Florida's Scenic Highway 30A is a 24-mile stretch of two-lane road along the Gulf Coast where Southern families have been gathering for three generations. The communities along it, Rosemary Beach, Alys Beach, Seaside, WaterColor, WaterSound, Seacrest, were master-planned but feel earned. New Urbanist towns where you walk to dinner, bike to the beach, and rarely touch a car between Friday afternoon and Monday morning.

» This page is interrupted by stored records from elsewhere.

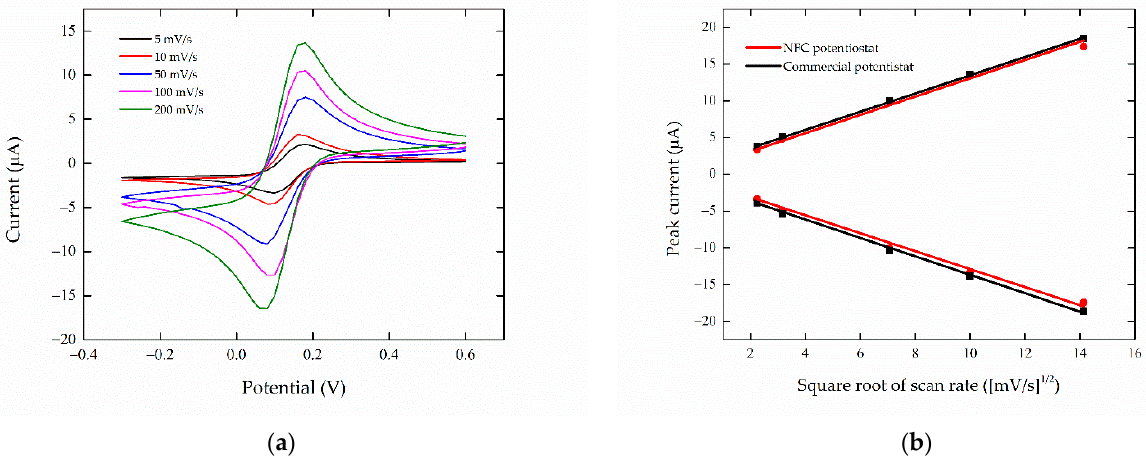
Figure 4. ( a ) Cyclic voltammograms of 1 mM potassium ferricyanide/0.1 M KCl on the NFC potentiostat sweeping the potential between − 300 and 600 mV, at various scan rates. ( b ) The linear relationship of peak current and square root of scan rate obtained from the NFC potentiostat (red) and the commercial potentiostat (black).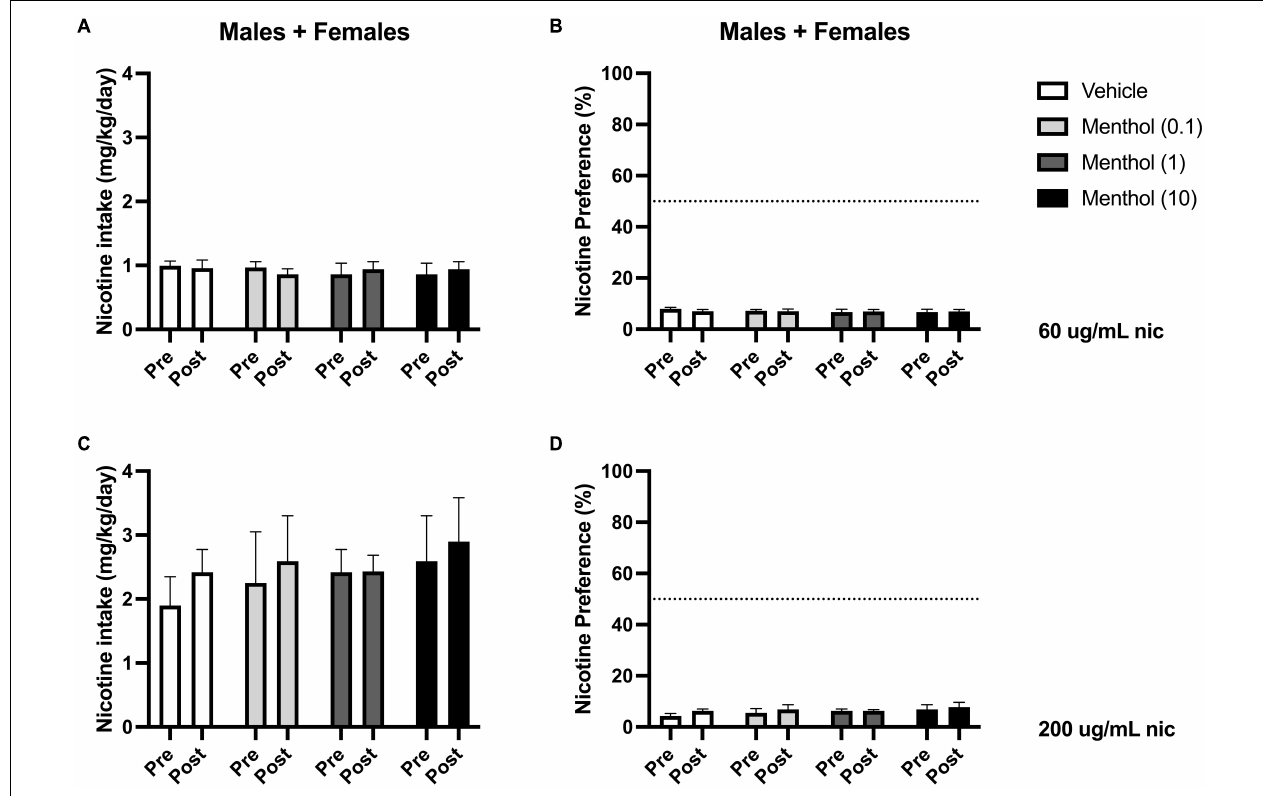
FIGURE 5 | Impact of systemic administration of menthol on oral nicotine consumption in adult DBA/2J mice. Male and female D2J mice were given a choice of DI water or nicotine solution [60 or 200 µ g/mL] for 7 days. On days 1–5, mice were poked daily to simulate i.p. injections. On day 6 (PRE), mice received an acute injection of vehicle (1:1:18) or menthol (0.1, 1, and 10 mg/kg). Nicotine intake and preference were then measured 24 h. after injection on day 7 (POST). (A,C) Nicotine intake and (B,D) preference 24 h. after drug administration was calculated. Data are presented as the mean ± SEM of 10–20 mice/group.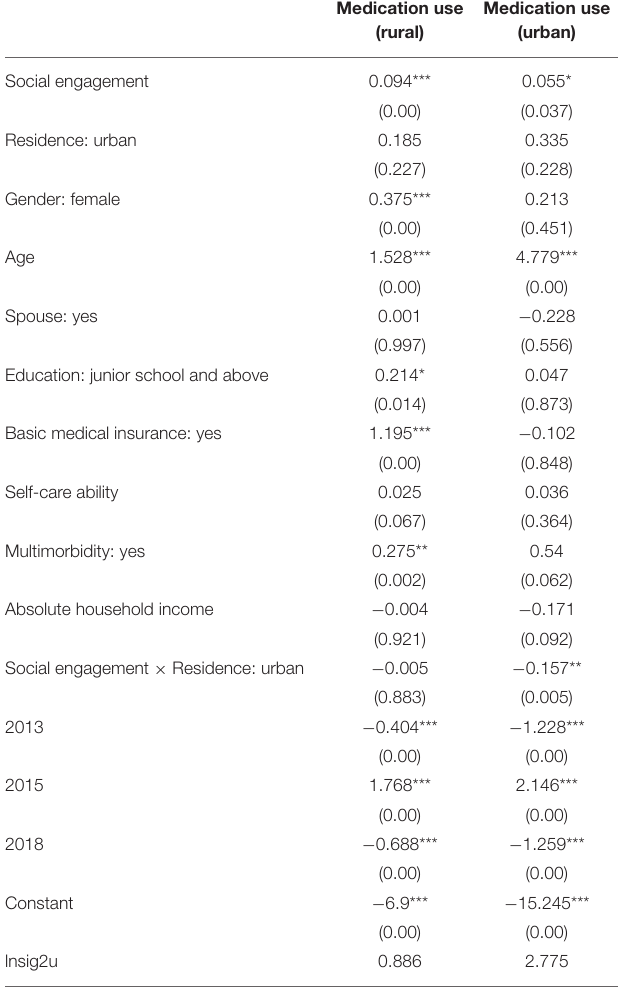
TABLE 7 | Random-effect panel logit regressions reporting the effect of population mobility on social engagement among urban and rural patients in medication use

The sand is genuinely remarkable: quartz crystals washed down from the Appalachians for thousands of years, with a soft, squeaky texture and the pure white that gives the Emerald Coast its name when paired with the green-tinted Gulf. The water is calm, flat, even, most of the year, which makes 30A one of the few stretches of US coast that's actually swimmable for young children without parental anxiety.
GoForth's footprint here is the Seacrest Beach property, in the residential community between Rosemary and Alys. Owners share a 12,000-square-foot resort lagoon pool and complimentary tram service to the beach. From the home, both town centers are walkable: ten minutes east to Rosemary's town square, another five to Alys.
For families that want a coastal home with low logistical friction — direct flights, drivable from Atlanta and Nashville, no passport, no rental car required once you arrive, 30A is one of the easiest second-home choices in the country.